RIGOBERTO GUZMÁN ARCE

                                                    INSECTOS

                                                2 DE 2 PARTES

Quizás sea capaz de dejar que se seque la hierba. Hay de todos los tamaños, las que casi no se ven, pero se siente su presencia cuando estoy leyendo en la cama de la habitación amplia e iluminada, me levanto como un resorte cuando siento por todos los rincones de mi piel, la presencia de su caminar apresurado y soplo como el recurso más socorrido para quitarlas y descubro que es la presencia de la dulzura lo que persiguen, el imperio del azúcar porque son capaces de morirse millones en un vaso de agua de naranja que por olvido se deja en 81 81 una noche de tantas ¿Es debilidad, trauma, mensada o esnobismo, principios de locura, payasada…lo mío? Póngale como quieran. 67.- Los imanta la luminosidad del monitor encendido porque los invoca la lentitud de la blancura y el repentino cambio de imágenes de colores. Cuando menos pienso por los ritmos en el teclado y la concentración en la creación de las frases, ya están varias dentro del estudio. Cierro tarde la ventana y no puedo evitar que vuelen con brusquedad en la superficie plana, ni con alguna hoja tratar de quitarlas porque se le caen las alas. Allá van tristes y adoloridas, lentas como los pasos de las monjas. Desprovistas de su capacidad de levantar el vuelo para huir en la noche oscura, no se resignan a perder su virtud esencial y al amanecer mueren entre papeles y pilas de libros consumidos. Las palomillas alargadas en su inexorable atracción fatal por la luz de las bombillas y de focos de luces amarillas y las de neón en las calles vertiginosas. Testigo implacable de los tiempos de sus mortajas eran los largos pasillos de las plazas cuando se convertían en frágiles alfombras lamentables por la acumulación de sus cuerpos como triste cementerio colectivo cuando antes de la lluvia durante en el rumor de siempre en la repetición de gotas milenarias que perforaban cualquier corazón de adolescente y después cuando escampaba.

 Lamentables tijerillas que salían por los resquicios de las bancas y no había un lugar, un leve espacio deshabitado por ellas. El mito infame era asesinarlas por la creencia que siempre buscaban tus oídos para volverte sordo. Simplemente me las quitaba de mi ropa y otros tipos en el mosaico dejaban caer su pesadez para restregarlas y tronaban sus cuerpos como canciones de un funeral.

 Inconmensurable la travesía por la hierba fina de rocío, buscando entre las piedras en el vendaval del verano infantil, la humedad contagiante y la amplitud del claroscuro. Presuroso huía del juego de balazos de mis amigos y huía en la colina, en el cerro que era nuestro bosque, para coleccionar, ante falta de estampas y llaveros o supertazos, chinchillas rojas de terciopelo. Llevaba tres o cuatro cajas sin cerillos para guardarlas y traerlas como pequeños tesoros ante mi pobreza material. Las juntaba y era un espectador feliz de sus recorridos en el corral de la abuela. Hacía pequeñas casas de ramas ligeras y hojas, caminos entre la vegetación y las subía a los ciruelos para que admiraran el cielo.

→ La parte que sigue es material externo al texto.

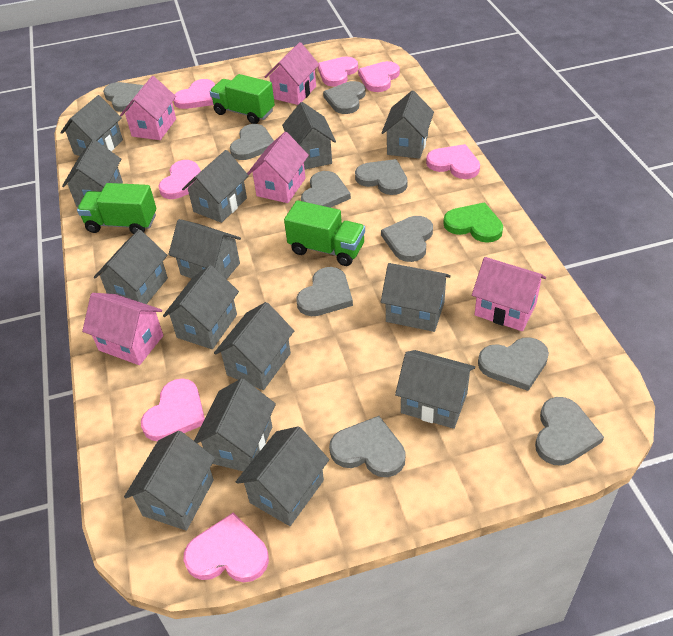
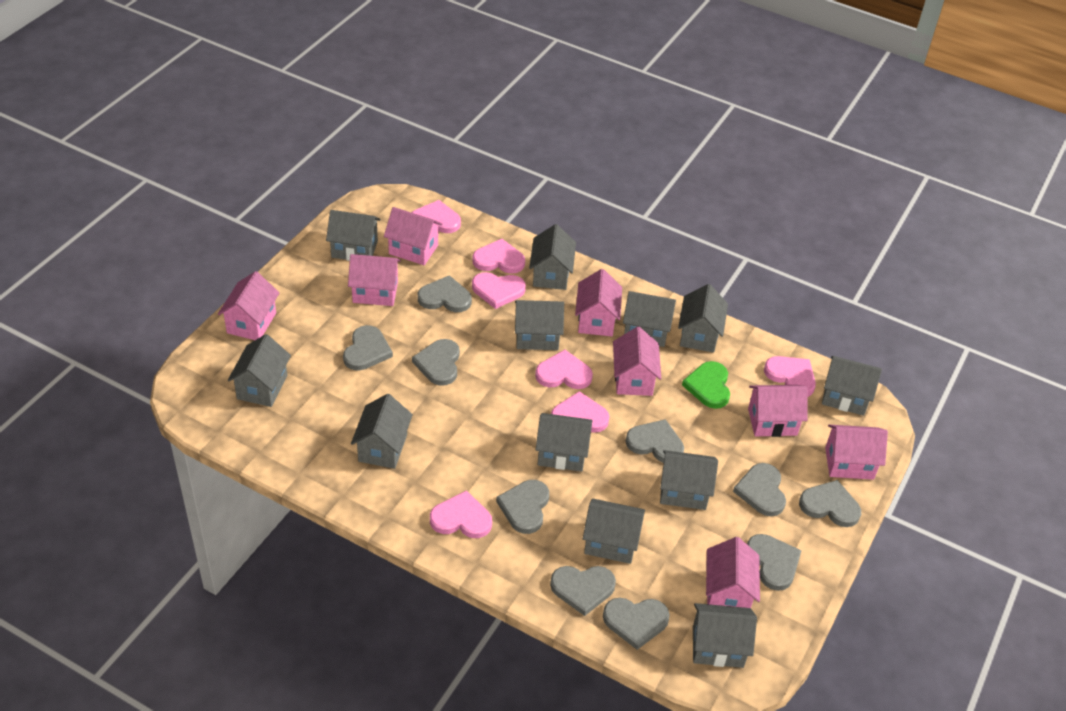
green truck: [77,183,156,234] [210,74,275,124] [284,200,365,266] = 3 -> none = 0
grey house: [60,95,123,156] [62,139,123,207] [94,230,168,304] [124,431,215,531] [163,265,239,349] [168,219,241,279] [182,150,249,223] [194,378,276,472] [214,302,294,390] [236,426,329,526] [282,102,336,169] [381,91,434,159] [381,263,451,332] [395,350,475,429] = 14 -> [228,334,291,407] [326,210,381,261] [351,394,413,469] [515,300,564,350] [529,224,576,290] [536,413,593,472] [583,499,645,564] [623,291,676,347] [660,450,718,510] [678,284,728,353] [693,603,757,668] [822,356,882,416] = 12
pink house: [82,293,163,365] [120,76,176,140] [247,132,309,203] [265,42,319,105] [472,257,546,331] = 5 -> [218,271,279,340] [348,254,401,306] [384,207,443,265] [575,269,622,336] [613,326,661,396] [706,537,760,608] [748,385,807,437] [825,425,888,480] = 8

No se las presumía a nadie porque tenía miedo de que me las quitaran, se burlaran  o las aplastaran sin misericordia. Me sentía en mi soledad un soberano por la imaginación ardiente que acompañaba a los pequeños cuerpos de corazón y ante la señal que se me morían poco a poco, despavorido las regresaba a su lugar de origen que correspondía porque era en vano alimentarlas con residuos de galletas de animalitos y leche.

 En la oscuridad de tu desgracia o la monotonía cuánto significa las luces intermitentes de los segundos, la reacción natural del tiempo y el espacio que se encienden por las maravillosas luciérnagas. El insecto sublime y delicado generador de la luz verde que conmociona la tentación que enaltece esta belleza entre las palmas de mis manos que resguardan en lo efímero porque su vuelo intenso no espera, ni el año, ni el siglo. Las cuidaba en un frasco de tapa perforada y en la calle Jiménez me sentaba junto a un poste con mi amigo el escorpión de verdad y ante el peligro de amigos por conocer mi espacio luminoso, las dejaba escapar y se iban felices por las rutas de la noche ampliada. Perdura en los recuerdos ancestrales. Me guían mis pasos desde el origen hasta mi muerte. Seguir siempre la luz y me sorprendía la fiebre entre mis sueños que impactado por la hermosura de amores luminosos buscaba esa señal sexual, de libertad y de condena, irradiante como única y verdadera, la combustión que arroja a través del Universo, son las galaxias nacientes en cada instante cuando el simple beso del hombre y la mujer, es la explosión de luces infinitas y los gases de colores para el cotidiano estallido en la siempre e inolvidable verde luz de mi vida que se asombra ante tus señales de luces consteladas.